EJERCICIOS PROPUESTOS:
(a) Indique si cada afirmación coincide con el texto analizado: (i) el Gran Estadio Hassan II tiene capacidad para 115 000 espectadores; (ii) Lekjaa hizo sus declaraciones durante un acto político en Casablanca; (iii) la FIFA confirmó que la final se jugará en Marruecos. Responda sí o no en cada caso y cite literalmente las palabras del texto que lo deciden.
(b) Enumere todos los nombres de ciudades o provincias que aparecen en el párrafo del texto analizado que sigue al subtítulo "Declaraciones de Fouzi Lekjaa y reacción de la FIFA".
(c) Reproduzca el fragmento del texto analizado que va desde "El proyecto que" hasta "permanente con Madrid.", incluidas estas últimas palabras.

La final del Mundial, el otro frente de Marruecos contra España: "Sería una humillación histórica"
El proyecto que inicialmente se planteó como una iniciativa transcontinental para estrechar los lazos entre Europa y África ha pasado a convertirse en un nuevo punto de fricción en la compleja relación bilateral entre España y Marruecos. La designación de la sede de la gran final del torneo se ha consolidado como uno de los recursos preferidos de Rabat en su pulso permanente con Madrid.
Declaraciones de Fouzi Lekjaa y reacción de la FIFA
El último capítulo de esta contienda lo protagonizó el presidente de la Real Federación Marroquí de Fútbol y ministro delegado de Presupuesto del Gobierno, Fouzi Lekjaa, quien proclamó abiertamente, durante un acto político en Bouznika, que la final del torneo se disputará en suelo marroquí. En medio de la crisis bilateral por el asalto a Ceuta a finales de julio y a pocos meses de las elecciones legislativas que se celebrarán en el país magrebí el próximo 23 de septiembre, Lekjaa dio por sentada la adjudicación del partido decisivo al Gran Estadio Hassan II, un recinto con capacidad para 115 000 espectadores aún en construcción en las afueras de Casablanca, en la provincia de Benslimane. El dirigente marroquí aseguró ante sus seguidores que la provincia tendría el honor de acoger la final del Mundial, vinculando de manera explícita el desarrollo de la zona al próximo Ejecutivo. Sus declaraciones provocaron una rápida respuesta de la FIFA, que recordó que la decisión oficial aún no está tomada y que se anunciará en el momento oportuno.

DATOS:
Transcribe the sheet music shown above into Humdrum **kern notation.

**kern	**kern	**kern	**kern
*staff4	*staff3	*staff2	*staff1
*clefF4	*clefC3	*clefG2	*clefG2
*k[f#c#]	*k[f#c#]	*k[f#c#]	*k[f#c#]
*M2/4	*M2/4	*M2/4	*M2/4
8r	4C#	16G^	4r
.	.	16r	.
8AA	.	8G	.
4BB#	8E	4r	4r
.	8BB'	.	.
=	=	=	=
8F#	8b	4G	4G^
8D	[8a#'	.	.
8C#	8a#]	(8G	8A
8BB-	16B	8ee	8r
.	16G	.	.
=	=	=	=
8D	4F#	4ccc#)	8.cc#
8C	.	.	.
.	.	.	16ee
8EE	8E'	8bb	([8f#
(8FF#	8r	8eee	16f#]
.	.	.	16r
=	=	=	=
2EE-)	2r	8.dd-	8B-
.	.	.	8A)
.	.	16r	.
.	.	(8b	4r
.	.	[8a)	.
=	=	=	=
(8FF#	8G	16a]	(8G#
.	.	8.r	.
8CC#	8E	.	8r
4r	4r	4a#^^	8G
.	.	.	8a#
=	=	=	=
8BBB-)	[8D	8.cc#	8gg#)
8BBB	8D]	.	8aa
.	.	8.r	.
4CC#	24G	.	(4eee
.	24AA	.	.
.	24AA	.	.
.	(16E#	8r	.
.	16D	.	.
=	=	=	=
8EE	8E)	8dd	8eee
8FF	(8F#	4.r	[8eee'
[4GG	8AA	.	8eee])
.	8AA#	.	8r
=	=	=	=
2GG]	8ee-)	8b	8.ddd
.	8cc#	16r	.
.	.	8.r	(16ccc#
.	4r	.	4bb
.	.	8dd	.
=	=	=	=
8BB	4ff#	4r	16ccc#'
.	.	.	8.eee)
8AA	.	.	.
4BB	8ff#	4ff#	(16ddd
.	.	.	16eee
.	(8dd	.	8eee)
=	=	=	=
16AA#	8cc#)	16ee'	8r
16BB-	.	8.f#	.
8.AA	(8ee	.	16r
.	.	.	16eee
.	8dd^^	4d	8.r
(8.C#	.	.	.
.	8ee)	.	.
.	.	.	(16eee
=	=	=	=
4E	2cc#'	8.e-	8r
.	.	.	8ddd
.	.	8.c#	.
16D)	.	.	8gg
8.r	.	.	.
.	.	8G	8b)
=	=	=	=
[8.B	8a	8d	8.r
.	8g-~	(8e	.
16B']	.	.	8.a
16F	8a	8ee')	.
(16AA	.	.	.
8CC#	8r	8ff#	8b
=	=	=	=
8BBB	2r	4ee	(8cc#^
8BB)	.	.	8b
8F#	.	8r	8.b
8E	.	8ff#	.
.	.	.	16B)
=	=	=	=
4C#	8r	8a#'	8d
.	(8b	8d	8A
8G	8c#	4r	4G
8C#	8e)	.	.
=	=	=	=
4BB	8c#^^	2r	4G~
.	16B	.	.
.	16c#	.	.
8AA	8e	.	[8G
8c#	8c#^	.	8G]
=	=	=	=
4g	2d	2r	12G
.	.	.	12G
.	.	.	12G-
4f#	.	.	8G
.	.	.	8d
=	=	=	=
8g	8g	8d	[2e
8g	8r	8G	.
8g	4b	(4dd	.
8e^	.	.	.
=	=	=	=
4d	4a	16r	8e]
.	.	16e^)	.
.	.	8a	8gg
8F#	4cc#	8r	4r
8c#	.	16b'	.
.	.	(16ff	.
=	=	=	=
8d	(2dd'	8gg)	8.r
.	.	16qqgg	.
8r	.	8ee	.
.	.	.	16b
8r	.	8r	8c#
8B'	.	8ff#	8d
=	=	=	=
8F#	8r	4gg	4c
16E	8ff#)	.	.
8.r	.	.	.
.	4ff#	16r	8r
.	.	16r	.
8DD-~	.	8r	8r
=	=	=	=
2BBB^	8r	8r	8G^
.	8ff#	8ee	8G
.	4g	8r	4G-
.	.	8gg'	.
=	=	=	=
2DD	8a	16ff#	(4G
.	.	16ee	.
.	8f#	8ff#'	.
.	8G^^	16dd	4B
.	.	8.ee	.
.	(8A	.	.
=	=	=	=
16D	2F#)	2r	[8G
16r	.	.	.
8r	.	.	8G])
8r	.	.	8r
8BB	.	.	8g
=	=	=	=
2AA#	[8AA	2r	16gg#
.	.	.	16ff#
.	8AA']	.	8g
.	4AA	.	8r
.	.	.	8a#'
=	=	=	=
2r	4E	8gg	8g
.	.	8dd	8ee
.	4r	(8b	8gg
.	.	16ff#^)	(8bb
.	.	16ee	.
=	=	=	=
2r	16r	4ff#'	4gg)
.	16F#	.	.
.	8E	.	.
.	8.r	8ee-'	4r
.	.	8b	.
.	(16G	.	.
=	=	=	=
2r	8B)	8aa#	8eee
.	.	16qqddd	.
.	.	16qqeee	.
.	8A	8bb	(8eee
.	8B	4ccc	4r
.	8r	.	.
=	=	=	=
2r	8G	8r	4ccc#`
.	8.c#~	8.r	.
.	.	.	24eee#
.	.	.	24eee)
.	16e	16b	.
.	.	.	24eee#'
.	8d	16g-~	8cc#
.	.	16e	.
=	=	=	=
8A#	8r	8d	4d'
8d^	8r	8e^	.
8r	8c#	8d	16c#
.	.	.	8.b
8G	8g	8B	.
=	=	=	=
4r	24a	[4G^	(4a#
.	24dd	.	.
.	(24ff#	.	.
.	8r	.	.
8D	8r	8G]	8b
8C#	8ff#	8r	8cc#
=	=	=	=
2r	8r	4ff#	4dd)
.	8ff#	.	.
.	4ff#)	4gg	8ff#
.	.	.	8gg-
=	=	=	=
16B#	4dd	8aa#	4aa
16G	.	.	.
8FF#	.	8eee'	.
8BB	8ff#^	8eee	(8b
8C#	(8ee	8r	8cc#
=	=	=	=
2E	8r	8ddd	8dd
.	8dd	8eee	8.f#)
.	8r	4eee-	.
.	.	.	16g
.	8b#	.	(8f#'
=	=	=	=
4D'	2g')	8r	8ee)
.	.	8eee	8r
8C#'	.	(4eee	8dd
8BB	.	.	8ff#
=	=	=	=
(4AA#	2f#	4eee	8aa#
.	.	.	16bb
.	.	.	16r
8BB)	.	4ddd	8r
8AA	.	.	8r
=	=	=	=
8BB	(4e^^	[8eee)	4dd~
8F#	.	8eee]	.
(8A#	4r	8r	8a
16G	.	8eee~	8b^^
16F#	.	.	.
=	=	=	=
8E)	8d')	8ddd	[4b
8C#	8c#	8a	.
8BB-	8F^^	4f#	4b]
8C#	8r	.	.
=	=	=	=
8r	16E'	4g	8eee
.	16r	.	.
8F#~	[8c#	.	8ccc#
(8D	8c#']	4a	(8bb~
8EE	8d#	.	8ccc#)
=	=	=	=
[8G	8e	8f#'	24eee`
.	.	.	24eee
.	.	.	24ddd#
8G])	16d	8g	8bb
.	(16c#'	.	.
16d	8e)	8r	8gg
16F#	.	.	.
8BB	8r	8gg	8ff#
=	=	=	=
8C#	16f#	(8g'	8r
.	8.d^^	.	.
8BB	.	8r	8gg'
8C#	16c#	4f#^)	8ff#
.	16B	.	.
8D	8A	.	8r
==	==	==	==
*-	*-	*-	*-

SOLUCIONES:
(a)
(i) Sí: "un recinto con capacidad para 115 000 espectadores".
(ii) No: "durante un acto político en Bouznika".
(iii) No: "recordó que la decisión oficial aún no está tomada".

(b) Bouznika, Ceuta, Casablanca y Benslimane.

(c)
El proyecto que inicialmente se planteó como una iniciativa transcontinental para estrechar los lazos entre Europa y África ha pasado a convertirse en un nuevo punto de fricción en la compleja relación bilateral entre España y Marruecos. La designación de la sede de la gran final del torneo se ha consolidado como uno de los recursos preferidos de Rabat en su pulso permanente con Madrid.